## What is needed
Write out, word for word, every line from the one containing "Прием статей в №5 начнется 01.09.2026." through the last line of the records below, both ends included.

[Data for this exercise — start]

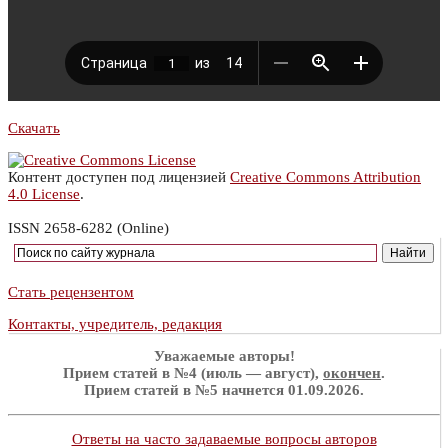
Скачать
Контент доступен под лицензией
Creative Commons Attribution
4.0 License
.
ISSN 2658-6282 (Online)
Стать рецензентом
Контакты, учредитель, редакция
Уважаемые авторы!
Прием статей в №4 (июль — август),
окончен
.
Прием статей в №5 начнется 01.09.2026.
Ответы на часто задаваемые вопросы авторов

[Data for this exercise — finish]

## Task output
Прием статей в №5 начнется 01.09.2026.
Ответы на часто задаваемые вопросы авторов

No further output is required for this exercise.